“Why, you little sinner,” said Erdmann, laughing and amazed, “I call that perseverance. How long did it take you to copy it?”

“Fully six months, and my eyes are weak in consequence. And after this what do you suppose happened? One day my brother came in, unawares, when I had the exercises, and without saying by your leave carried off my precious treasure. He never brought it back, notwithstanding all my tearful entreaties.”

“Dreadful!” exclaimed Erdmann. “Worse than dreadful! How could he do it? I should have hated him.”
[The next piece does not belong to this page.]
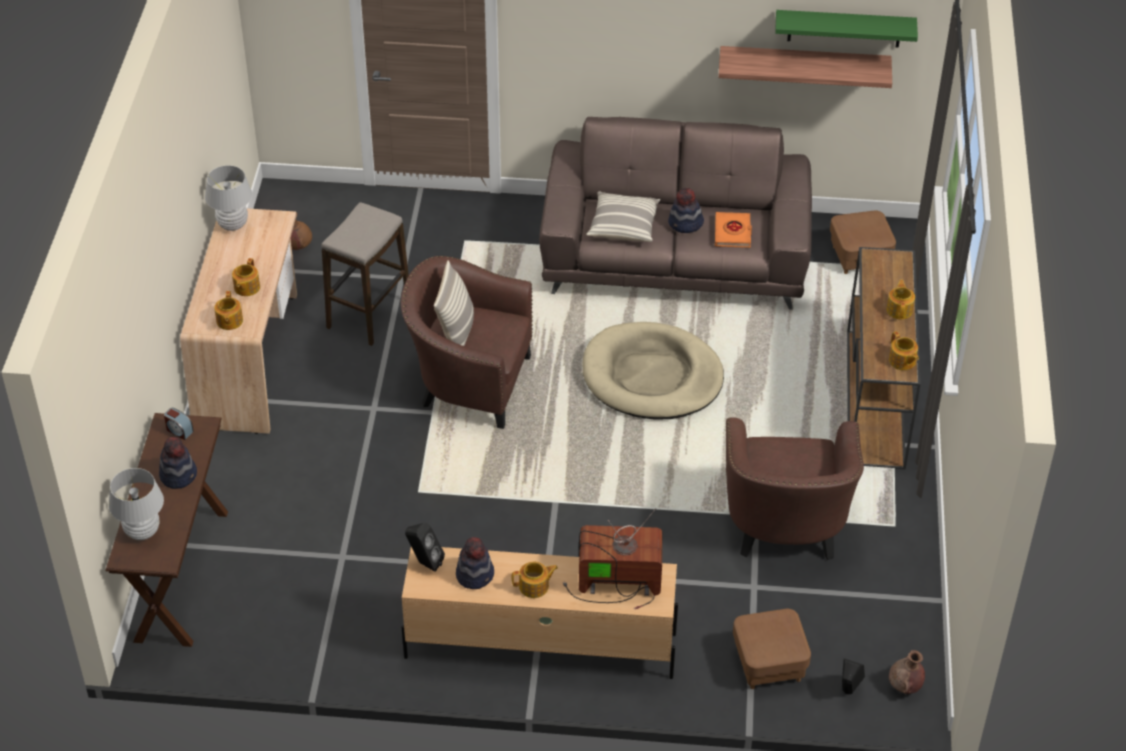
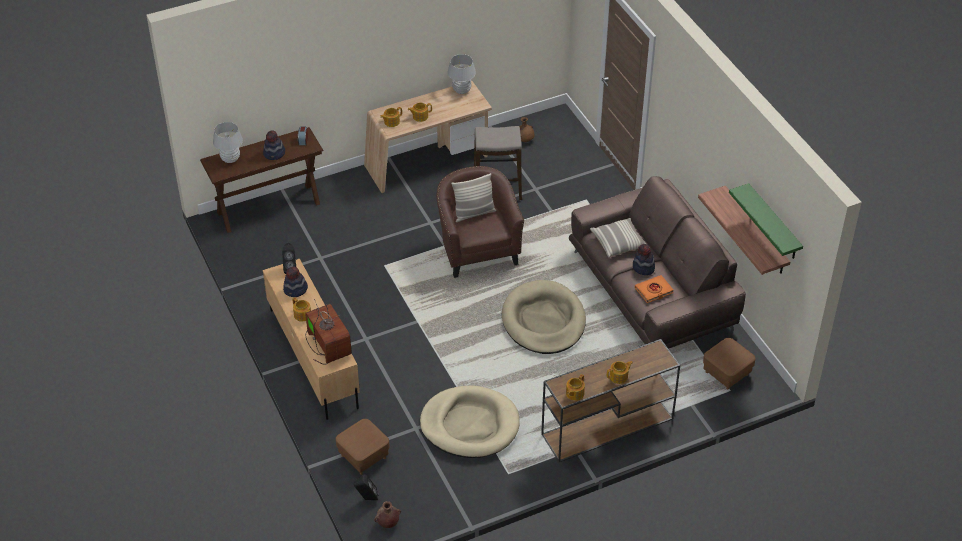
camera: 60 degrees right, 0 degrees up
(785, 528) = (470, 425): brown armchair -> beige dog bed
“No! He is still my brother. He has done me many kindnesses, and I am greatly distressed,” his voice trembled again, “greatly distressed at his death, and just as he was cleaning the old violin! He believed it was a genuine Amati and insisted that Antonio Amati’s name and symbols were pasted on it in my grandfather’s time, but I do not believe it. The tone is much too hard and rasping. I think it is an old Tyrolean country violin.”[5]

“So? Will he be buried to-morrow?”

“Yes.”

“And then your fate must be decided?”

“Certainly it must. The cousins then must give me my copy of the book.”

“They ought to do that at least. But tell me, what else must they give you?”

“I shall only claim what belongs to me. On an upper shelf in the cabinet there is a tin box with my christening-money, two medals inherited from my great-uncle, Heinrich, and a little money left me by my good father, which they must give me, must they not, Erdmann?”